Image copyright © by Marcus Trahan

Heaven’s Gate

(1980)

I have heard that Erich von Stroheim was such a stickler for detail that, when he had extras in Prussian uniforms in one of his films, he insisted that they wear authentic Prussian Army skivvies. This is a classic example of violating the prime principle of movie-making: Put your money up on the screen. If it ain’t in the shot, it doesn’t exist. If those Prussian soldiers had dropped trou, then the accurate underwear would have been justified. But they didn’t, and it was a waste of money.

Michael Cimino, coming off his monster critical and financial and Oscar-winning hit The Deer Hunter, chose to make this as his next project. It ended up costing $36 million, four times the original budget. It brought in $3 million at the box office. It came within a hair of bankrupting United Artists.

At one point Cimino decided that the western street scene that had been built on location in Montana (the whole movie was shot on location, every scene, which is much more expensive than shooting in a studio) was too narrow. He said the whole thing had to be torn down and re-built. It was pointed out to him that they could merely tear down one side of the street and re-build it farther away, but that wasn’t good enough. Having recently been named an auteur and with a head swollen to the size of the Hindenberg, he insisted the whole thing had to go. So they did it. Cost: about one million dollars. He might as well have burned the money for all the effect it had on the final product.

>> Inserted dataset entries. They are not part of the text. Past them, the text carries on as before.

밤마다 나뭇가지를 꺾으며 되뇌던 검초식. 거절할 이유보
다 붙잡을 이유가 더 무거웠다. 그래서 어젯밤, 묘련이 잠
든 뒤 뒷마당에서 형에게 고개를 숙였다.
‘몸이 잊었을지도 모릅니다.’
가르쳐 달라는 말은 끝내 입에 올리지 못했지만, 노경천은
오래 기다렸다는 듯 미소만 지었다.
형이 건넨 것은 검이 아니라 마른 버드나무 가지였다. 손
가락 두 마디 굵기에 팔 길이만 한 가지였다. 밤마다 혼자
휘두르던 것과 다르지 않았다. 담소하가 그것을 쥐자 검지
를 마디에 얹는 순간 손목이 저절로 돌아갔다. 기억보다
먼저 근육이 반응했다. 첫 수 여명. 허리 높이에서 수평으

And that was just one of many, many follies this out-of-control asshole committed during filming. Since 1980 Cimino has made only four films, all of them commercial flops. The last one, Sunchaser, made a whopping $30,000 at the B.O. That was eighteen years ago. The mystery to me is why anyone would give him the money to make anything.

So, there’s the horrible history. The reviews were unanimously awful. What about the movie today? It seems there has been a movement of late to rehabilitate it as a misunderstood work of genius. There have been showings in the last few years and it has been favorably received by a lot of people. I watched it trying to remember if I had ever actually seen it. And I just can’t remember it. No scene from it has surfaced in my memory. So I’m coming to it not only fresh, but a virgin.

First, it’s not as bad as the initial reviews indicated … with a reservation. What most critics saw was a severely shortened version, at 149 minutes. The premiere, at 219 minutes, was a disaster, but the new cut was said to be almost incoherent in story terms. (Cimino’s working cut was 325 minutes!) There have been several different versions since then, and I think we saw the 219-minute version. It must certainly be better than the other one.

Second … this cut is slow. Very slow. There are long silences between Kris Kristopherson and Isabelle Huppert, and many other extraneous scenes. I think ten minutes of that could easily have been cut with no other effect than to move it along. It would also have been easy to remove another five or ten minutes. So a happy medium between what I just saw and the butchered second edit would have worked better, in my opinion.

Third … well, the “historical” story is mostly bullshit. I’ve been on the record as not demanding 100% accuracy in period movies, but this was way beyond my limits. I guess what triggers my aversion is when someone takes an actual historical character and alters him or her way beyond recognition. In this case the worst offense is against the good name of Ellen Watson (called “Ella” here). She was neither a whoremonger nor a cattle thief, though she was hung by the murdering cattlemen’s association for the latter. All the other characters are similarly screwed with. And there was no huge influx of Ukrainian sodbusters as depicted here.

The best thing I can say about it is that it’s lovely to look at … when you can see anything, that is. This has to be the dustiest, smokiest, foggiest movie ever made. Sometimes that adds to the atmosphere, sometimes it just obscures everything. Oddly enough, the best scenes involve dancing. At the beginning there is a lovely waltz around a tree at Harvard, and in the middle more dancing in a roller rink in Wyoming called … Heaven’s Gate. Other than that, it’s not really very good.